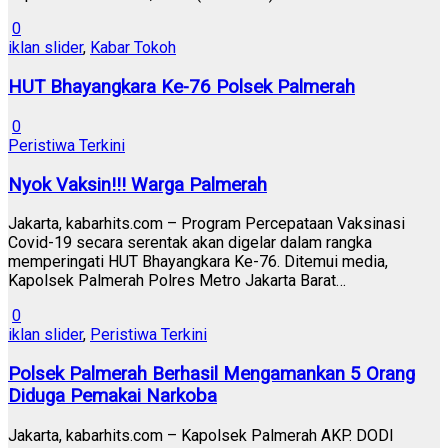
0
iklan slider
,
Kabar Tokoh
HUT Bhayangkara Ke-76 Polsek Palmerah
0
Peristiwa Terkini
Nyok Vaksin!!! Warga Palmerah
Jakarta, kabarhits.com – Program Percepataan Vaksinasi
Covid-19 secara serentak akan digelar dalam rangka
memperingati HUT Bhayangkara Ke-76. Ditemui media,
Kapolsek Palmerah Polres Metro Jakarta Barat…
0
iklan slider
,
Peristiwa Terkini
Polsek Palmerah Berhasil Mengamankan 5 Orang
Diduga Pemakai Narkoba
Jakarta, kabarhits.com – Kapolsek Palmerah AKP. DODI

========================================================================

* Task requirements *
Each line from the first line of the listing above through the line containing "Diduga Pemakai Narkoba" is to be written out exactly, and the pictures are to be left out.

* Result for this exercise *
0
iklan slider
,
Kabar Tokoh
HUT Bhayangkara Ke-76 Polsek Palmerah
0
Peristiwa Terkini
Nyok Vaksin!!! Warga Palmerah
Jakarta, kabarhits.com – Program Percepataan Vaksinasi
Covid-19 secara serentak akan digelar dalam rangka
memperingati HUT Bhayangkara Ke-76. Ditemui media,
Kapolsek Palmerah Polres Metro Jakarta Barat…
0
iklan slider
,
Peristiwa Terkini
Polsek Palmerah Berhasil Mengamankan 5 Orang
Diduga Pemakai Narkoba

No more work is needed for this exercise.